Location
- 133 S. Fourth Street Van Vleck, Texas 77482 United States 29°01′01″N 95°53′15″W﻿ / ﻿29.01696°N 95.88757°W

Information
- School type: Public high school
- School district: Van Vleck Independent School District
- Principal: Shannon Garcia
- Staff: 30.53 (FTE)
- Grades: 9-12
- Enrollment: 337 (2023–2024)
- Student to teacher ratio: 11.04
- Colors: Orange & Black
- Athletics conference: UIL Class 3A
- Mascot: Leopard
- Website: www.vvisd.org/o/van-vleck-high-school

= Van Vleck High School =

Van Vleck High School is a public high school located in the city of Van Vleck, Texas, in Matagorda County, United States and classified as a 3A school by the UIL. It is a part of the Van Vleck Independent School District located in northeast Matagorda County.

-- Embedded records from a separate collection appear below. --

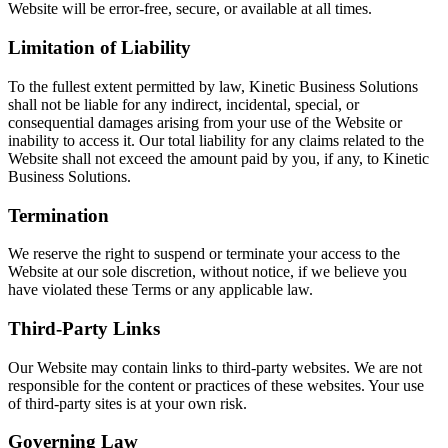
Website will be error-free, secure, or available at all times.
Limitation of Liability
To the fullest extent permitted by law, Kinetic Business Solutions
shall not be liable for any indirect, incidental, special, or
consequential damages arising from your use of the Website or
inability to access it. Our total liability for any claims related to the
Website shall not exceed the amount paid by you, if any, to Kinetic
Business Solutions.
Termination
We reserve the right to suspend or terminate your access to the
Website at our sole discretion, without notice, if we believe you
have violated these Terms or any applicable law.
Third-Party Links
Our Website may contain links to third-party websites. We are not
responsible for the content or practices of these websites. Your use
of third-party sites is at your own risk.
Governing Law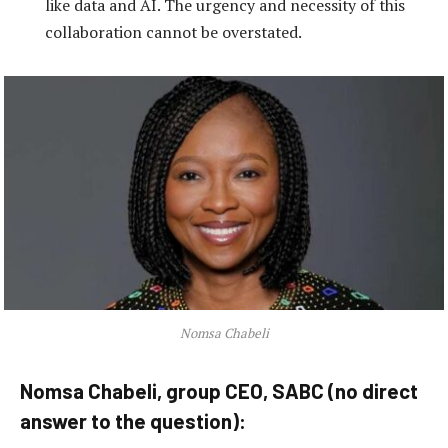
like data and AI. The urgency and necessity of this
collaboration cannot be overstated.
Nomsa Chabeli
Nomsa Chabeli, group CEO, SABC (no direct
answer to the question):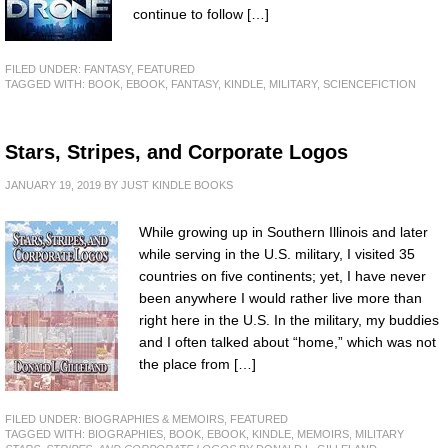
continue to follow […]
FILED UNDER:
FANTASY
,
FEATURED
TAGGED WITH:
BOOK
,
EBOOK
,
FANTASY
,
KINDLE
,
MILITARY
,
SCIENCEFICTION
Stars, Stripes, and Corporate Logos
JANUARY 19, 2019
BY
JUST KINDLE BOOKS
While growing up in Southern Illinois and later
while serving in the U.S. military, I visited 35
countries on five continents; yet, I have never
been anywhere I would rather live more than
right here in the U.S. In the military, my buddies
and I often talked about “home,” which was not
the place from […]
FILED UNDER:
BIOGRAPHIES & MEMOIRS
,
FEATURED
TAGGED WITH:
BIOGRAPHIES
,
BOOK
,
EBOOK
,
KINDLE
,
MEMOIRS
,
MILITARY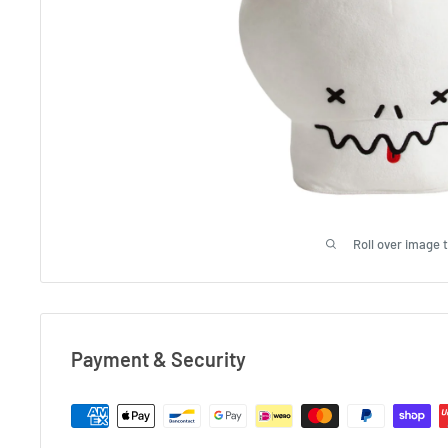
Roll over image 
Payment & Security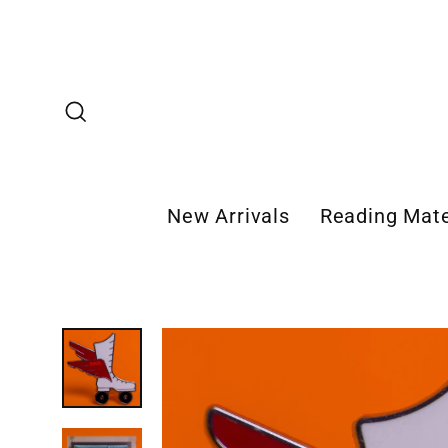
Skip
to
content
Search
New Arrivals
Reading Mate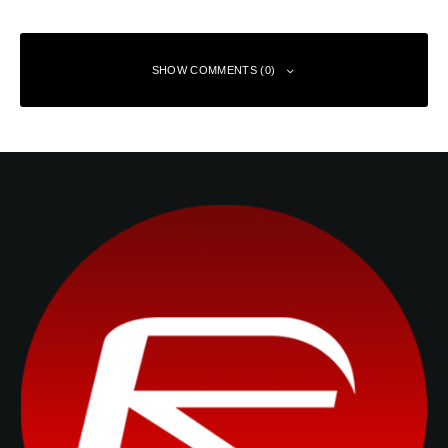
SHOW COMMENTS (0)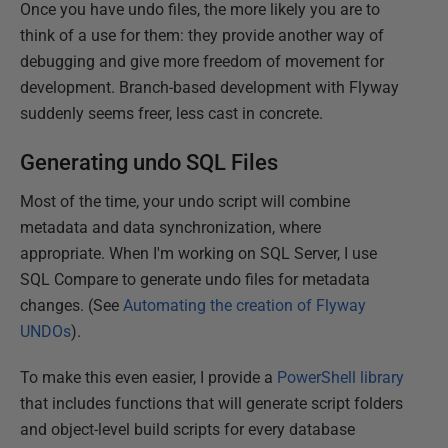
Once you have undo files, the more likely you are to
think of a use for them: they provide another way of
debugging and give more freedom of movement for
development. Branch-based development with Flyway
suddenly seems freer, less cast in concrete.
Generating undo SQL Files
Most of the time, your undo script will combine
metadata and data synchronization, where
appropriate. When I'm working on SQL Server, I use
SQL Compare to generate undo files for metadata
changes. (See
Automating the creation of Flyway
UNDOs
).
To make this even easier, I provide a
PowerShell library
that includes functions that will generate script folders
and object-level build scripts for every database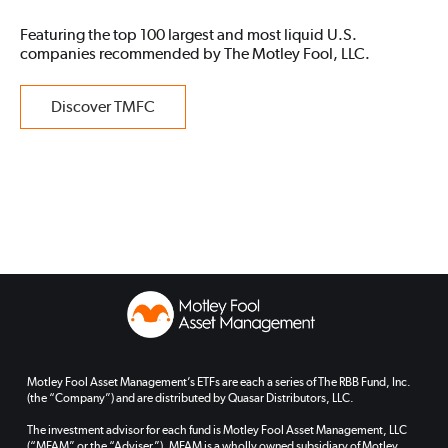
Featuring the top 100 largest and most liquid U.S.
companies recommended by The Motley Fool, LLC.
Discover TMFC
Motley Fool Asset Management’s ETFs are each a series of The RBB Fund, Inc.
(the “Company”) and are distributed by Quasar Distributors, LLC.
The investment advisor for each fund is Motley Fool Asset Management, LLC
(“MFAM” or the “Adviser”). MFAM is a wholly owned subsidiary of Motley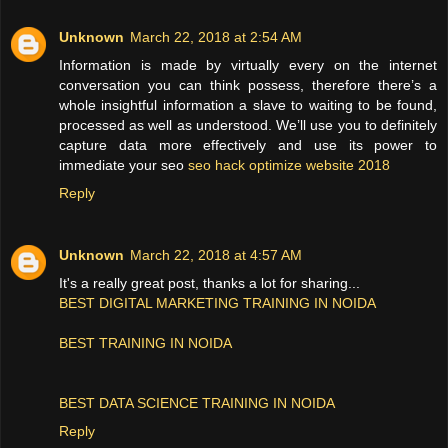
Unknown
March 22, 2018 at 2:54 AM
Information is made by virtually every on the internet
conversation you can think possess, therefore there’s a
whole insightful information a slave to waiting to be found,
processed as well as understood. We’ll use you to definitely
capture data more effectively and use its power to
immediate your seo
seo hack optimize website 2018
Reply
Unknown
March 22, 2018 at 4:57 AM
It's a really great post, thanks a lot for sharing...
BEST DIGITAL MARKETING TRAINING IN NOIDA
BEST TRAINING IN NOIDA
BEST DATA SCIENCE TRAINING IN NOIDA
Reply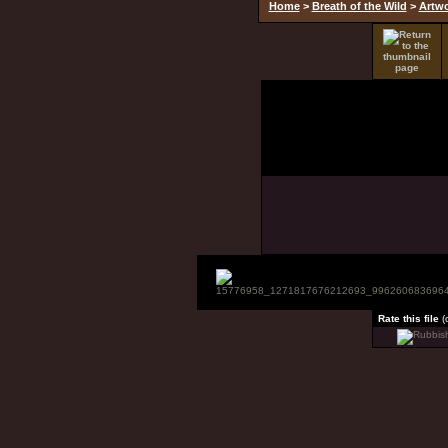
Home
>
Breath of the Wild
>
Artw
Rate this file
(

In 2013, the school was rated "Met Standard" by the Texas Education Agency.

==Athletics==
The Van Vleck Leopards compete in these sports -

Volleyball, Cross Country, Football, Basketball, Powerlifting, Golf, Tennis, Track, Baseball & Softball

===State Finalist===
- Football
  - 1980(3A)
- Basketball
  - 1975(2A)
2000 (2A)

==Notable alumni==
- Charles Austin - (born December 19, 1967) is an American athlete who won the gold medal in the men's high jump at the 1996 Summer Olympics in Atlanta.